Che la chiamiate nota idrocarburica, di mela renetta o “puzzetta” da vino naturale, l’impatto che ha il riesling sul naso di un neofita non è sempre positivo. Molti lo considerano il pinot noir dei vini bianchi, il nirvana, il punto di arrivo di ogni enoappassionato che ricerca nuove e più intense emozioni nel calice. Ad altri invece non piacerà mai. Ho provato questa esperienza in prima persona: nel 2007, da poco avvicinatomi al mondo del vino, mi regalai per Natale un riesling di Pierre Frick, e non mi colpì per nulla. Dopo sette anni ho avuto la fortuna di riprovarlo, stessa annata ed era, per dirla come il compianto Pino Daniele, tutta n’ata storia. Come cambia il gusto, per fortuna…
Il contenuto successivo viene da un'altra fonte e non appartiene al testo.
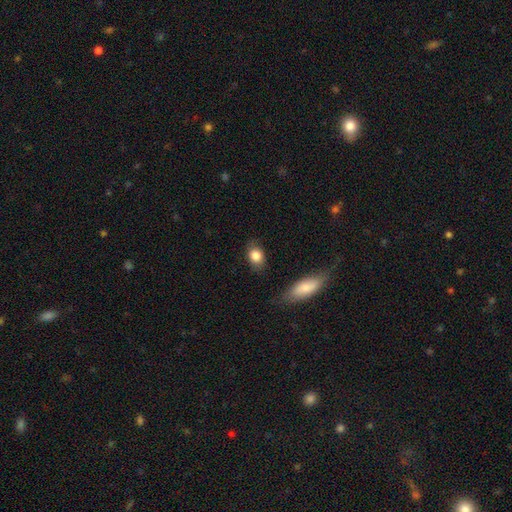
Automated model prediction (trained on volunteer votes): This appears to be a smooth galaxy with no disk features (84%) that is in between round and cigar-shaped (71%). Merging: none (75%).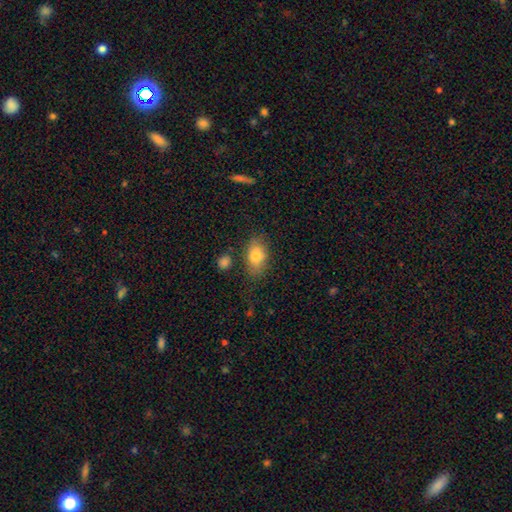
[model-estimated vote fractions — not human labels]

Bellissima l’etichetta: un’antica illustrazione del colle di Juval
Il riesling di cui vi parlo oggi è l’altoatesino Castel Juval, dell’azienda agricola Unterortl di Reinhold Messner. L’etichetta raffigura la roccaforte situata sulla cima del colle di Juval, in val Venosta, sui cui ripidi fianchi crescono i vigneti sapientemente gestiti da Gisela e Martin Aurich. Il castello è invece la residenza estiva di Messner, che l’ha parzialmente adibito a museo di arte tibetana, maschere e oggetti da tutto il mondo dedicati al “mito” della montagna.
Paglierino classico alla vista, con lievi riflessi verdognoli, non ha sùbito l’impatto varietale, presente sì, ma non preponderante. Spicca piuttosto una bella componente esotica, melone e pompelmo rosa su tutti. L’assaggio è quanto di più invitante si possa desiderare: la spalla acida sostiene la struttura del vino e accompagna il valzer dei profumi, mela Smith, maracuja e ananas danzano nel calice con piacevole freschezza, sotto uno spartito di invitanti note salmastre.
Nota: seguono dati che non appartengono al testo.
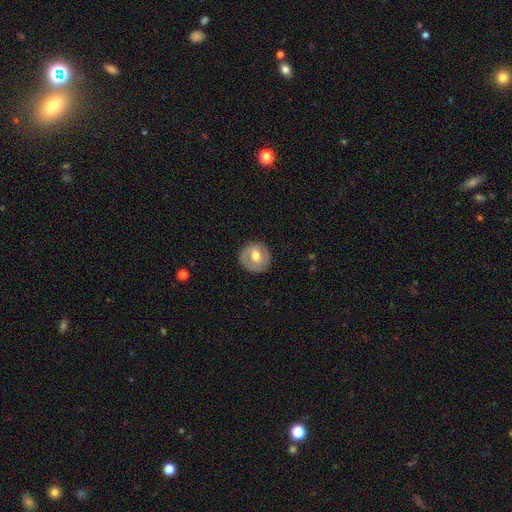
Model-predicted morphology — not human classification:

Questo riesling mi ha colpito, oltre che per il suo assoluto valore, perché lo ritengo un primo step per chi vuole avvicinarsi al meraviglioso mondo del riesling.
Sia ben chiaro, non intendo dire che sia un riesling di medio livello, penso piuttosto che sia da provare prima dei mostri sacri renani e alsaziani. Il Castel Juval ha il pregio di avere una impostazione sensoriale che si avvicina molto al gusto dei bianchi italiani, senza però cadere nella trappola di essere monocorde nei profumi “franchi” del riesling, nella quale purtroppo cascano alcuni vini nostrani.